- Bug tracking platform company Linear announced that it raised $4.2 million in seed funding. These are the details.
Bug tracking platform Linear announced recently that it raised a $4.2 million seed round of funding led by Sequoia with participation also from Index Ventures and several angel investors, and startup founders, according to TechCrunch. These investors include Sigma founder and CEO Dylan Field, Coinbase COO Emilie Choi, Expo and Quora co-founder Charlie Cheever, Y Combinator partner Gustaf Alströmer, Parse co-founder Tikhon Bernstam, Envoy CEO Larry Gadea, Golden CEO Jude Gomila, Bugsnag CEO James Smith, Rainforest CEO Fred Stevens-Smith, Bobby Goodlatte, Marc McCabe, Julia DeWahl, and several others.
Founded by Karri Saarinen, Tuomas Artman, and Jori Lallo, Linear have experience working with distributed teams. Saarinen was previously the principal designer of Airbnb as well as the first designer of Coinbase. Artman was a staff engineer and architect at Uber, and Lallo worked at Coinbase as a senior engineer building its API and front end.
“When we worked at many startups and growth companies we felt that the tools weren’t matching the way we’re thinking or operating,” said Saarinen in an email interview with TechCrunch. “It also seemed that no-one had took a fresh look at this as a design problem. We believe there is a much better, modern workflow waiting to be discovered. We believe creators should focus on the work they create, not tracking or reporting what they are doing. Managers should spend their time prioritizing and giving direction, not bugging their teams for updates. Running the process shouldn’t sap your team’s energy and come in the way of creating.”
Linear’s bug tracking software makes it easier to review the status of bugs, assign tasks, and it also supports offline work. Plus it also has a dark mode.

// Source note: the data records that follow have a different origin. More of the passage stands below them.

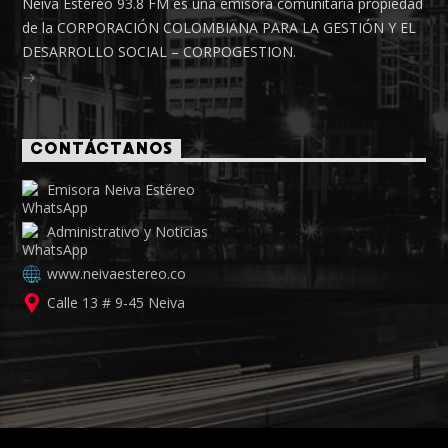
Neiva Estéreo 93.8 FM es una emisora comunitaria propiedad
de la CORPORACIÓN COLOMBIANA PARA LA GESTIÓN Y EL
DESARROLLO SOCIAL – CORPOGESTION.
CONTÁCTANOS
Emisora Neiva Estéreo
Administrativo y Noticias
www.neivaestereo.co
Calle 13 # 9-45 Neiva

Sequoia Capital partner Stephanie Zhan led this funding round in Linear. And Zhan first learned about Linear when it was launched in private beta. Some of the companies that use Linear include Pitch, Render, Albert, Curology, Spoke, Compound, and several Y Combinator companies.
“The interesting thing about Linear is that as they’re building a software company around the future of work, they’re also building a remote and distributed team themselves,” Zhan explained via TechCrunch.